• [Work to do]:
1) In the forum thread about Imperial Fists novels, which novella by Ben Counter is included in the paperback Architect of Fate?
2) From the forum thread about Imperial Fists novels, copy the passage from "I'm talking fairly" to "the Land Raider.".
3) Carry on the forum thread about Imperial Fists novels from its last post.

I've read a part of the Phalanx, enough to know they are treated fairly poorly. 

I'm talking fairly broadly in relation to fists, every book I've read where they've been defending, they've performed poorly mainly because they are not the focus of the book and thus are treated like cannon fodder, the worse being the story I mentioned with the Land Raider. 

In relation to Ben I'm not that fond of his writing and I fail to see the reason for him writing yet another book where the Imperial Fists are on the back foot from the off, maybe he should focus on lesser known chapters instead of the prominent ones, especially ones where he brings the chapters speciality into question, i.e Imperial Fists ain't any normal chapter, they have a history of being the best defenders and failing to defend things makes them seem like a normal "bod" chapter, if he's going to write about them, put them in a different situation, stop having them defending and having them scrape by.

Anyway I'm sure if Lysander is in it the Fists will win, it would just be nice if it wasn't constantly them on the back foot, even the part during the Horus Heresy they where attacked by the Iron Warriors in space and where on the back foot, seems quite a reused narrative thats all I am saying.


----------



## Chaosveteran (Aug 29, 2010)

Bane_of_Kings said:


> http://www.blacklibrary.com/all-products/architect-of-fate.html
> 
> This is the paperback version, consisting of _ Endeavour of Will_ by Ben Counter, as well as other novellas by Sarah Cawkell, Darius Hinks and John French.
> 
> I think all of these novellas will probably be released as ebooks as well.


Oh I see....so Architect of Fate will contain SM battle novellas, an anthology book then...


----------



## MontytheMighty (Jul 21, 2009)

Words_of_Truth said:


> They have avatar syndrome, being used to make others look good but in doing so making themselves look crap.


yes, I think the IF are often used as whipping boys to make another faction look good resulting in the IF looking quite bad


----------



## Malus Darkblade (Jan 8, 2010)

Both covers are ugly and boring especially the second one. I don't even know what's going on in the first.


----------



## Pyroriffic (Feb 28, 2010)

Chaosveteran said:


> Oh I see....so Architect of Fate will contain SM battle novellas, an anthology book then...


After a fashion. The four novellas are interlinked; particularly the first and last one.


----------



## Malus Darkblade (Jan 8, 2010)

How long till your book is out Pyro?

• [Excerpted data]:
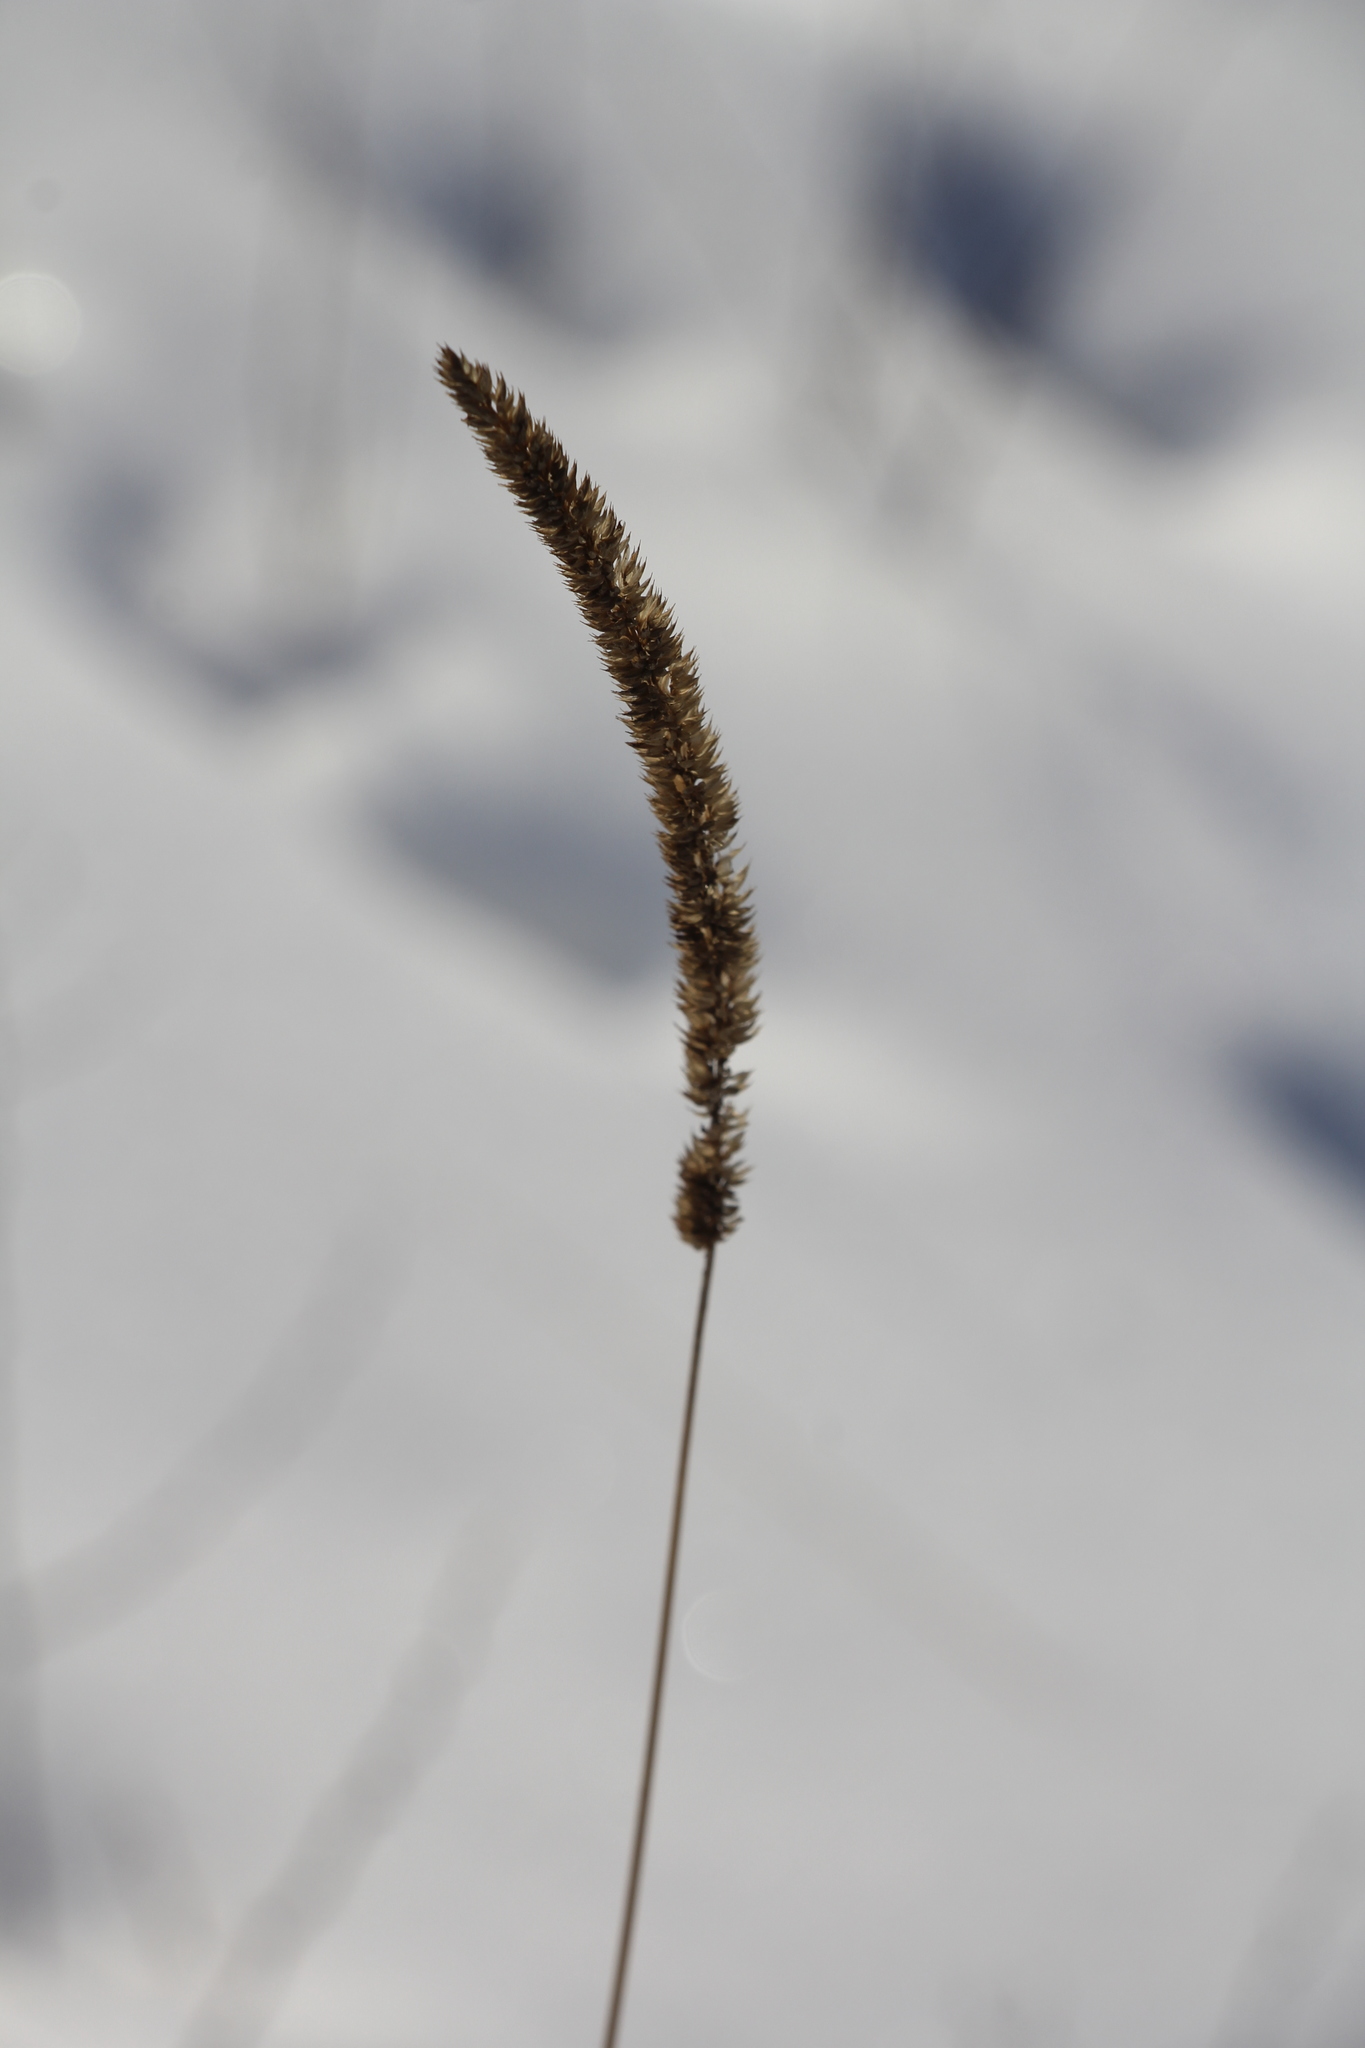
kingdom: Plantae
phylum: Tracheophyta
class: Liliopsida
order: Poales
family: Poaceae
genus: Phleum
* * *
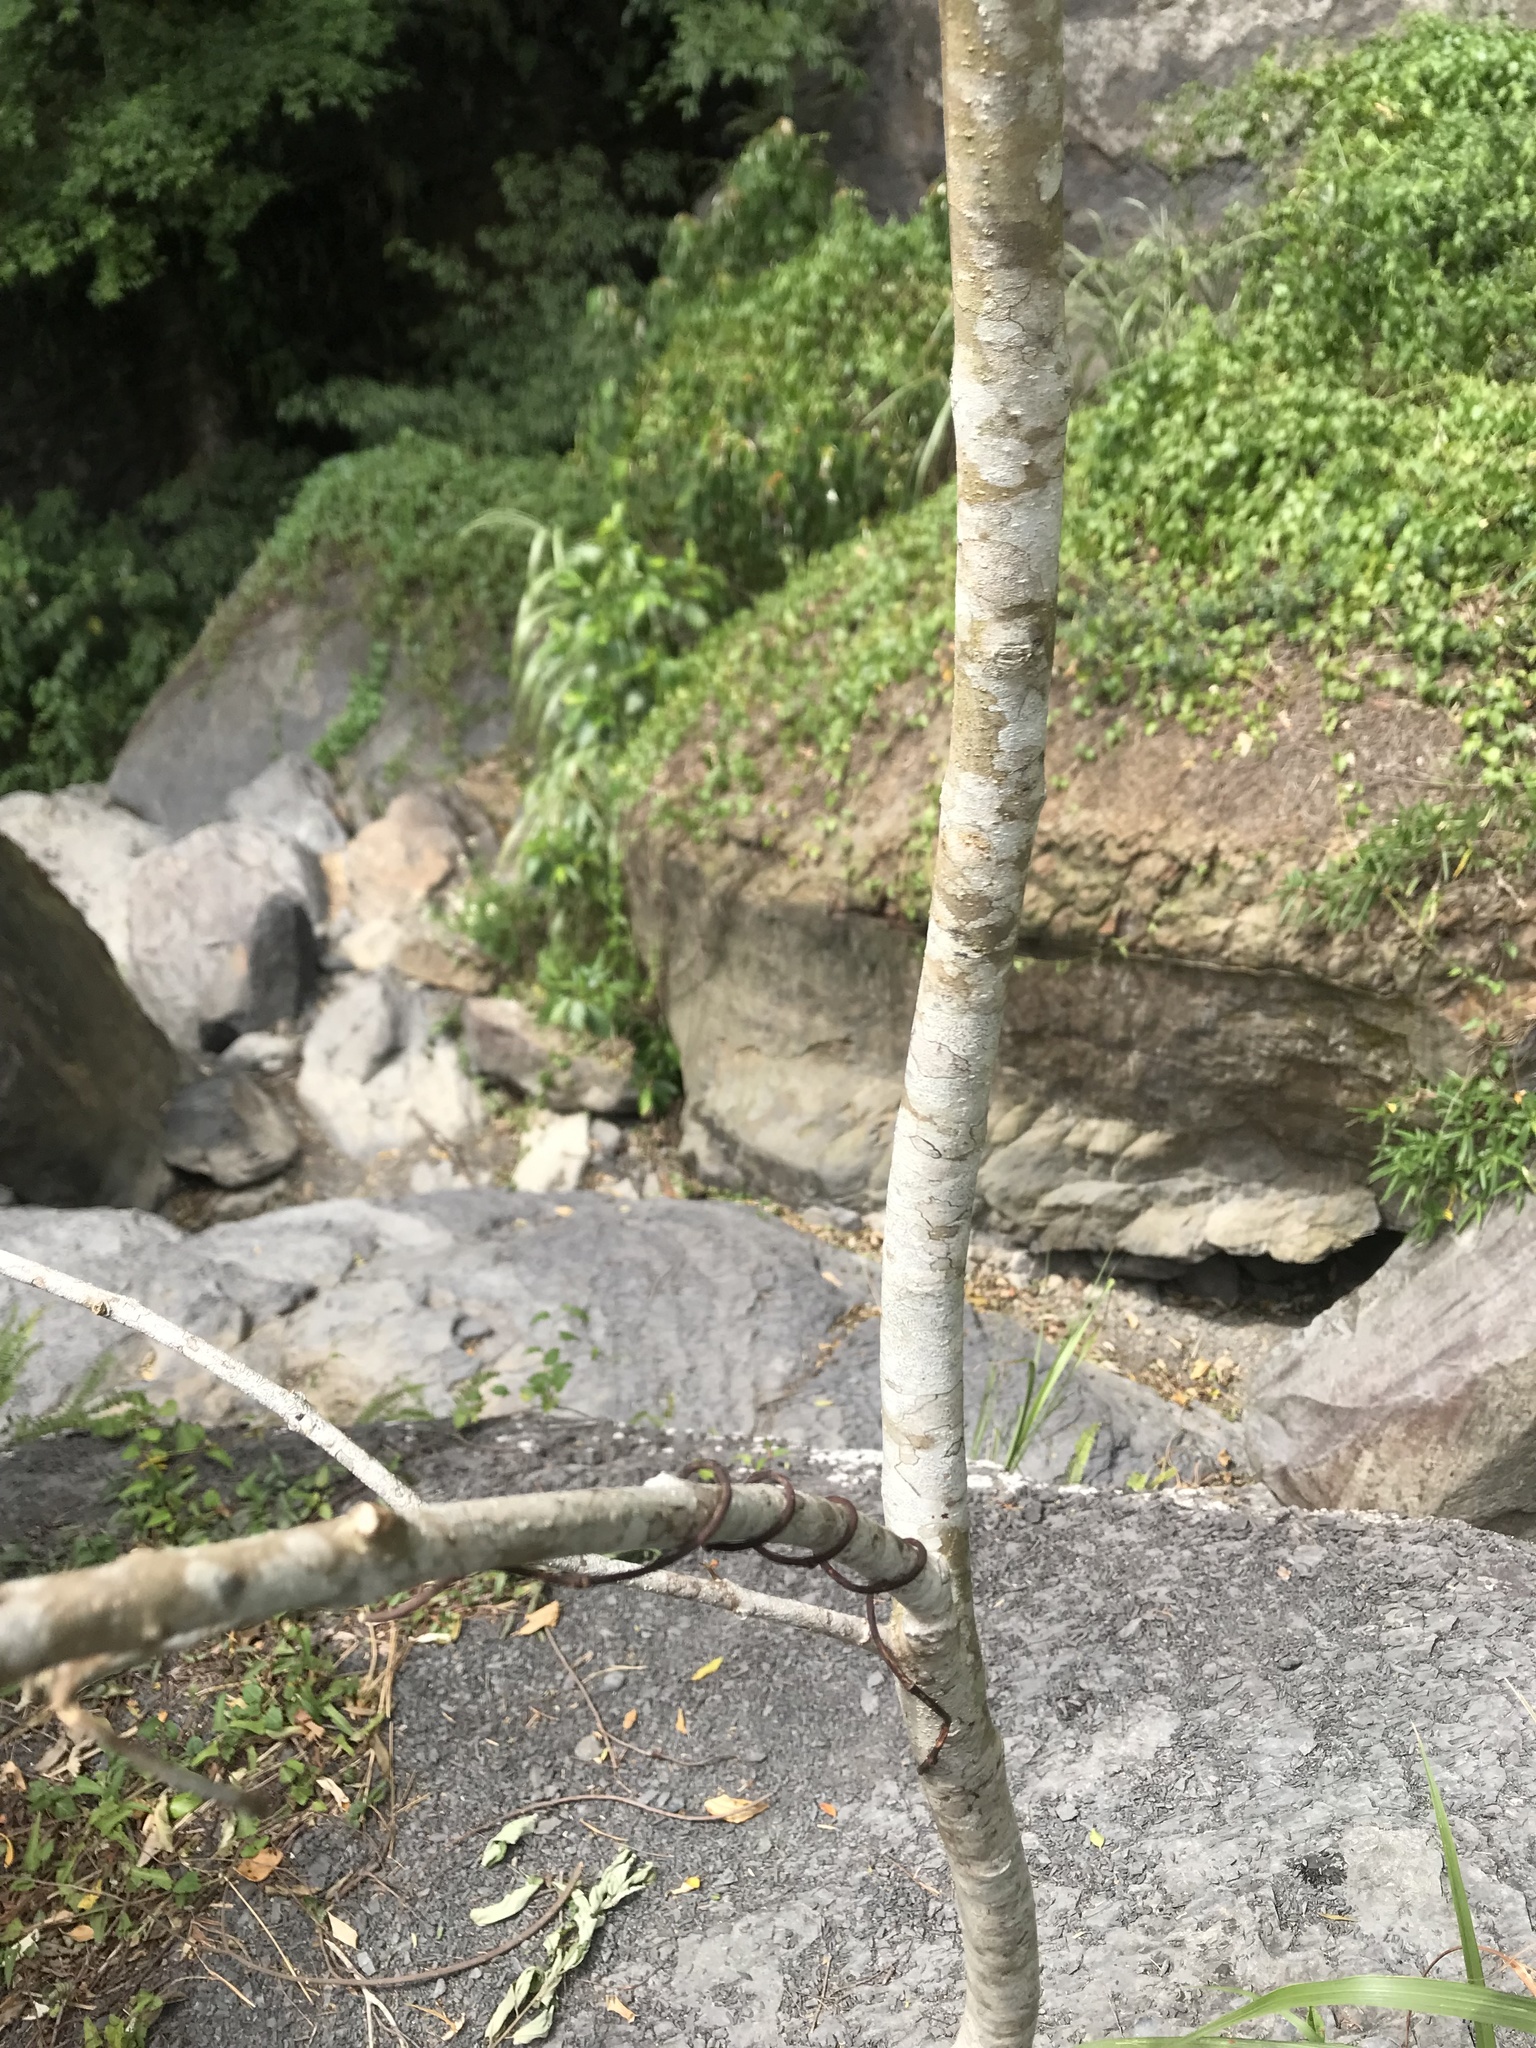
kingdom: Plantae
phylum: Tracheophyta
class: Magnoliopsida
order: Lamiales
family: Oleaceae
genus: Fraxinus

• [Task responses]:
1) Endeavour of Will.

2)
I'm talking fairly broadly in relation to fists, every book I've read where they've been defending, they've performed poorly mainly because they are not the focus of the book and thus are treated like cannon fodder, the worse being the story I mentioned with the Land Raider.

3)
----------



## Pyroriffic (Feb 28, 2010)

Malus Darkblade said:


> How long till your book is out Pyro?


My novella from _Architect of Fate_? I honestly don't know when _Accursed Eternity_ is making its appearance.


----------



## piemelke (Oct 13, 2010)

what is the time setting ?


----------



## Lord Mephiston (Sep 16, 2010)

Side note, where the hell is the SM Battles book regarding the SEIGE OF MACRAGGE !?!? 

That is the mother of all SM vs Tyranid battles. Marneus Calgar was injured severely. The entire 1st company was wiped out. Tigurius' full power as a psyker was fully revealed when he became the only psyker to communicate with the hive mind & emerge unscathed. 

Basically THIS is the battle post-heresy that made Ultramarines so awesome to us ( Yes they are awesome. Fuck the haters ). It made them wha they are today. Too much stuff happens here to NOT write about TBH. This deserves being written by Graham Mcneil!


----------



## Words_of_Truth (Sep 20, 2007)

piemelke said:


> what is the time setting ?


41st I think, not during the Heresy.


----------



## piemelke (Oct 13, 2010)

41 st is obvious however at what year, near 999 ?


----------



## Words_of_Truth (Sep 20, 2007)

Hmm I think it's the most recent as I think it's the same event that the Fists are supposedly doing in the latest codex, where if you look at the star map they are under attack. Although I could be wrong.


----------



## piemelke (Oct 13, 2010)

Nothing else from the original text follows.